Purpose : Silica nanoparticles (SiNPs) are a promising drug-carrier in glaucoma treatment. Before introducing the SiNPs as a drug-carrier, the toxicity evaluation of SiNPs on ocular tissues is essential. We evaluated the effect of various sizes of nonporous SiNPs on human trabecular meshwork (TM) cells.

Methods : Three different sizes of SiNPs (50, 100, and 150 nm) were manufactured. The immortalized human primary TM cells were exposed to different concentrations (0, 10, 25, 50, 100 µg/ml) of SiNPs for up to 48 hours. Cellular viability, lactate dehydrogenase (LDH) assay, intracellular reactive oxygen species (ROS) generation, autophagy and mammalian target of rapamycin (mTOR) pathway activation were evaluated. Intracellular distribution of SiNPs was evaluated with transmission electron microscopy (TEM). In vivo rabbit TM cell toxicity assay was performed by intracemeral injection of SiNP solution (0.05 ml) of each size of SiNPs (200 μg/mL).

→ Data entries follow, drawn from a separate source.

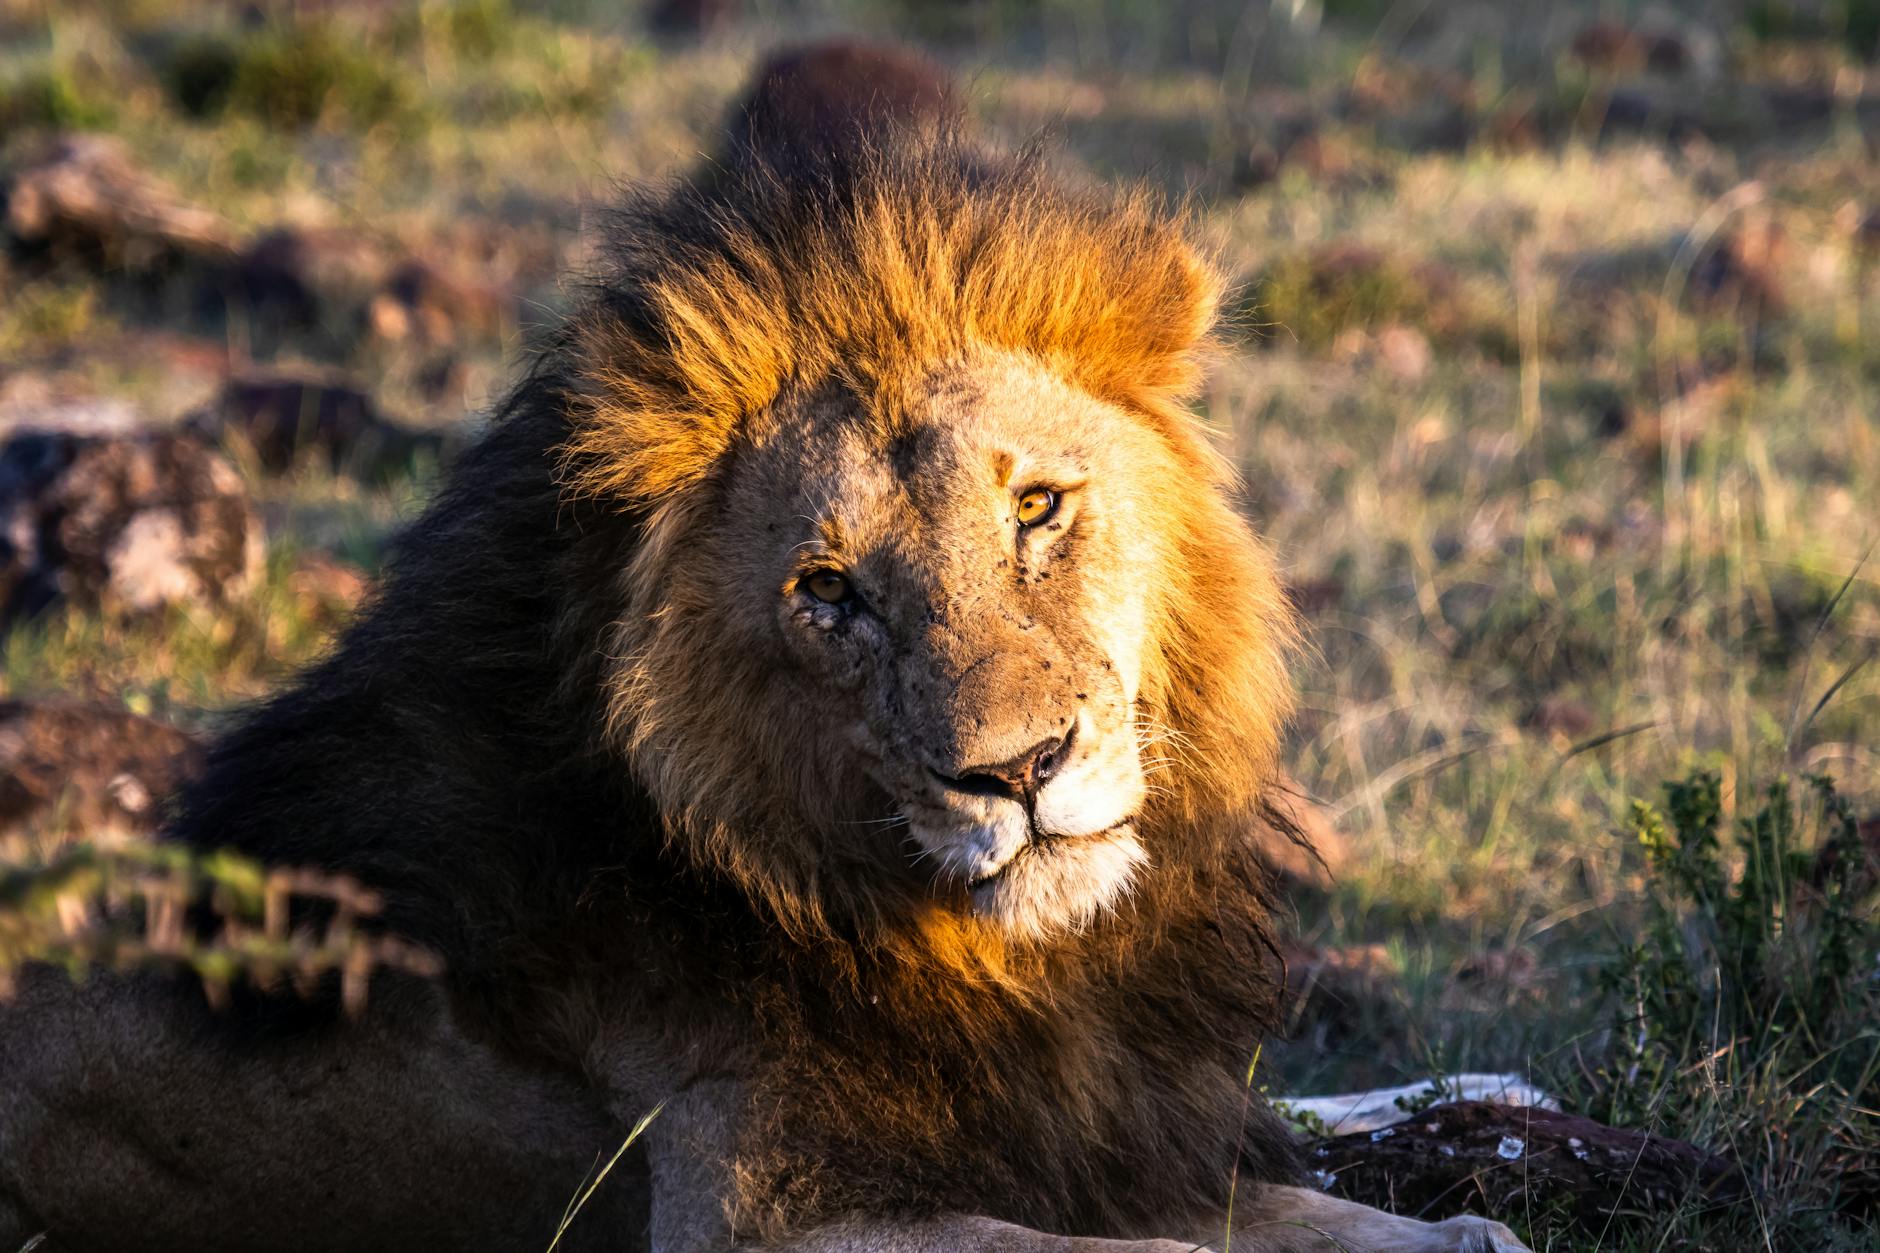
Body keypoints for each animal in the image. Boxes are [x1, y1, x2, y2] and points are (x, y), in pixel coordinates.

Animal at [0, 44, 1529, 1253]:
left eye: (1035, 507)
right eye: (828, 590)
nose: (1020, 771)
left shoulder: (1135, 1135)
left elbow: (1388, 1218)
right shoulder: (769, 1219)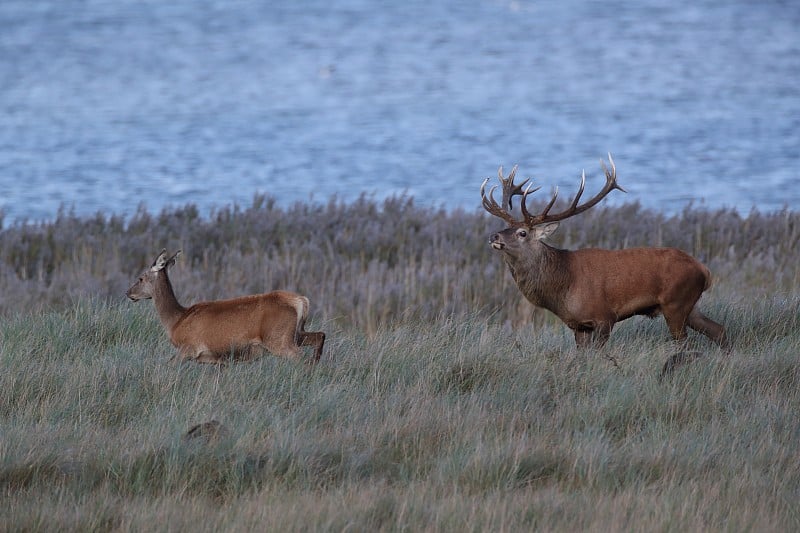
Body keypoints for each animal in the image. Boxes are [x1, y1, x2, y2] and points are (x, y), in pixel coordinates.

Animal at [126, 248, 324, 364]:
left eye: (140, 278)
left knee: (300, 356)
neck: (176, 321)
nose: (128, 293)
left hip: (278, 338)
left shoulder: (188, 347)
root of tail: (301, 301)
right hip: (295, 333)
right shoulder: (218, 359)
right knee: (320, 336)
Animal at [482, 154, 732, 360]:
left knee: (685, 343)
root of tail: (705, 271)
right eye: (505, 227)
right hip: (689, 305)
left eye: (522, 233)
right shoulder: (579, 326)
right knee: (718, 330)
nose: (494, 235)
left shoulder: (604, 316)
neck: (563, 287)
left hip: (676, 303)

Results : The SiNPs did not affect viability and LDH levels significantly. Each three size of SiNPs increased intracellular ROS levels of TM cells dose dependently, however there was no statistical significance. TEM revealed that SiNPs were localized mainly in cytoplasm around the nucleus within autophagic vacuoles. Autophagy showed significant activation and phosphorylated mTOR increased with 50, 100 and 150 nm SiNPs. The histopathologic structure of TM tissue was well maintained, and no significant difference was found in treated rabbit eyes.

Conclusions : The SiNPs did not induce significant cytotoxicity in TM cells at concentrations up to 100 µg/ml. In vivo study, TM tissue showed no abnormality in morphologic and histopathologic assay. The SiNPs could be promising drug-carriers for glaucoma treatment.

This is an abstract that was submitted for the 2018 ARVO Annual Meeting, held in Honolulu, Hawaii, April 29 - May 3, 2018.